Rivera Center Proposals To Increase Latino Teachers
Here are some highlights of the Tomas Rivera Center's policy recommendations on increasing the number of Latino teachers:
- The U.S. Education Department should provide incentives to state teacher-certification agencies to explore and adopt new assessment procedures in both basic skills and subject-matter areas. The current standardized tests, the center argues, "carry racial and ethnic-group biases and there is no correlation between passing the standardized test and success in classroom teaching.''
- The federal government should create a student-loan-forgiveness program for teachers prepared and committed to work in low-income urban and rural Latino communities.

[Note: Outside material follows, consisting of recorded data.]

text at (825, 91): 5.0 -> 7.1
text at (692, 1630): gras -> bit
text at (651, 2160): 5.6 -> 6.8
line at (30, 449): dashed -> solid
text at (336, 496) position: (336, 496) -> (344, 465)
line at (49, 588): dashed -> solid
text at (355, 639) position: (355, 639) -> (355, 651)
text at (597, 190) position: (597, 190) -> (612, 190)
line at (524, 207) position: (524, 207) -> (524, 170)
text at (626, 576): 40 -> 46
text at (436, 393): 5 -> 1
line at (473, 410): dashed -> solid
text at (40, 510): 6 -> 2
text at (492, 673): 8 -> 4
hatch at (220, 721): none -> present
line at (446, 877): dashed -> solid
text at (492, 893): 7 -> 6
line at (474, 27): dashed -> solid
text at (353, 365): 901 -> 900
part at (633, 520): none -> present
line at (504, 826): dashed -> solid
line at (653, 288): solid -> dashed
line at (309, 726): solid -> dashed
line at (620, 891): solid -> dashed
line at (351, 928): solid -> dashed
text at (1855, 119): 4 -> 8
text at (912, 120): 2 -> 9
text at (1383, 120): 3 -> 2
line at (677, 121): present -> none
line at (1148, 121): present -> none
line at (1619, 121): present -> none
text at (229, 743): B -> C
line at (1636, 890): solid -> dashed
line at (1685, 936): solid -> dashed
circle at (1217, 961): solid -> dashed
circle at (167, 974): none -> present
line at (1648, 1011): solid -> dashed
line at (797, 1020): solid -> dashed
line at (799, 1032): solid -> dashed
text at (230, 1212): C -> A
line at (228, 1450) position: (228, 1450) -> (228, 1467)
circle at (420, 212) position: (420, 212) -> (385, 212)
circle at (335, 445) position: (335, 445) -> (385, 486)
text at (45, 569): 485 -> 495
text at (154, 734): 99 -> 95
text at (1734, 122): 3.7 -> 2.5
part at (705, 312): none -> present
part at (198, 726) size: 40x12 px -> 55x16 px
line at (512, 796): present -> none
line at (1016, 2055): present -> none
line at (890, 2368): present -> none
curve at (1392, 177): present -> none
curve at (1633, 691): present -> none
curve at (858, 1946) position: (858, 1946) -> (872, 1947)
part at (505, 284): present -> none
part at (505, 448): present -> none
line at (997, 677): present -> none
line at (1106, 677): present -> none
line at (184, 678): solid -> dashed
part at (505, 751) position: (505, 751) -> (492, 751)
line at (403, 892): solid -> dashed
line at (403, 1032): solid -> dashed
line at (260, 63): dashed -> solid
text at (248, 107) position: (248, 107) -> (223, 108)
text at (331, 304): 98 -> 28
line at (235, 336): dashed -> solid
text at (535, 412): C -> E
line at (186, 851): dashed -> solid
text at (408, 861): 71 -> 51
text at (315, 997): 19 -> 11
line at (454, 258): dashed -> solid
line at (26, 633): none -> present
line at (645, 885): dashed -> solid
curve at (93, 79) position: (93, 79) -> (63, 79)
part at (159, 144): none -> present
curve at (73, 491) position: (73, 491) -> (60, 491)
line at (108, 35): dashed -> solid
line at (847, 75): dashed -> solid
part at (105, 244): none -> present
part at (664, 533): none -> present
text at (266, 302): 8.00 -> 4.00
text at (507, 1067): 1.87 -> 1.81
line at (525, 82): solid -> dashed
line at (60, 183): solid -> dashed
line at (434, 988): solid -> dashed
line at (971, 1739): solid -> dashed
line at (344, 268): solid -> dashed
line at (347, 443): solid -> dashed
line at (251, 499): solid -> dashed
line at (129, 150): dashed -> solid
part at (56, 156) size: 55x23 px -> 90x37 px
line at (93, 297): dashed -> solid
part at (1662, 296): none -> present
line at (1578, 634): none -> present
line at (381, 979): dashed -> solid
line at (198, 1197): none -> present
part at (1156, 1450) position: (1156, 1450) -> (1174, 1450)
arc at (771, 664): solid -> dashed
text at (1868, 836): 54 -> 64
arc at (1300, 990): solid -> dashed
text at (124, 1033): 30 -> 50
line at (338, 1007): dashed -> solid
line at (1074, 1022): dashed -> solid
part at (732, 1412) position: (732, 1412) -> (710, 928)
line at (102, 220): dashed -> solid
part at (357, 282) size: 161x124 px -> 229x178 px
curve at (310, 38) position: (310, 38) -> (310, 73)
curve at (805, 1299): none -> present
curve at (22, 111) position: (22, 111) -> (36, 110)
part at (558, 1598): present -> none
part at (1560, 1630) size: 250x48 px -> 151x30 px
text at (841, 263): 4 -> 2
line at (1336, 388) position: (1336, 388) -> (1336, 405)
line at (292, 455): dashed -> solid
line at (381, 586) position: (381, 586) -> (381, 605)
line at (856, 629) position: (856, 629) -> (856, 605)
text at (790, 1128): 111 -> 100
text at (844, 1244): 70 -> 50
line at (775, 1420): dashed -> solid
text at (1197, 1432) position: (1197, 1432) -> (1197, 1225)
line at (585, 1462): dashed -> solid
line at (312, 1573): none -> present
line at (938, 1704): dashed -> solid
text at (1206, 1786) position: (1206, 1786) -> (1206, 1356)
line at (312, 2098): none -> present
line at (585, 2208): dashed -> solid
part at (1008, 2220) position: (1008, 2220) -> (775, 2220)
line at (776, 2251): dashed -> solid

- Teacher education programs should not limit their focuses to bilingual education. Instead, they should recognize the varied needs of Hispanic students, including immigrant and native-born students, those who speak only English or Spanish, and those who speak both languages.
- The Education Department should create a fellowship program to support Latino graduate students interested in becoming teacher-educators. The pool of Latino faculty members interested and prepared to work in teacher education is now "extremely limited.''
- School districts should work with teacher education programs to hire Hispanic teacher candidates as part-time instructional assistants. Currently, districts tend to wait for qualified candidates to apply for teaching jobs, rather than helping develop them.
- Districts should do more to encourage Latino instructional assistants to pursue degrees and receive teaching credentials. Districts also should develop new career opportunities that would allow teachers who are successful with Latino students to work as teacher-educators.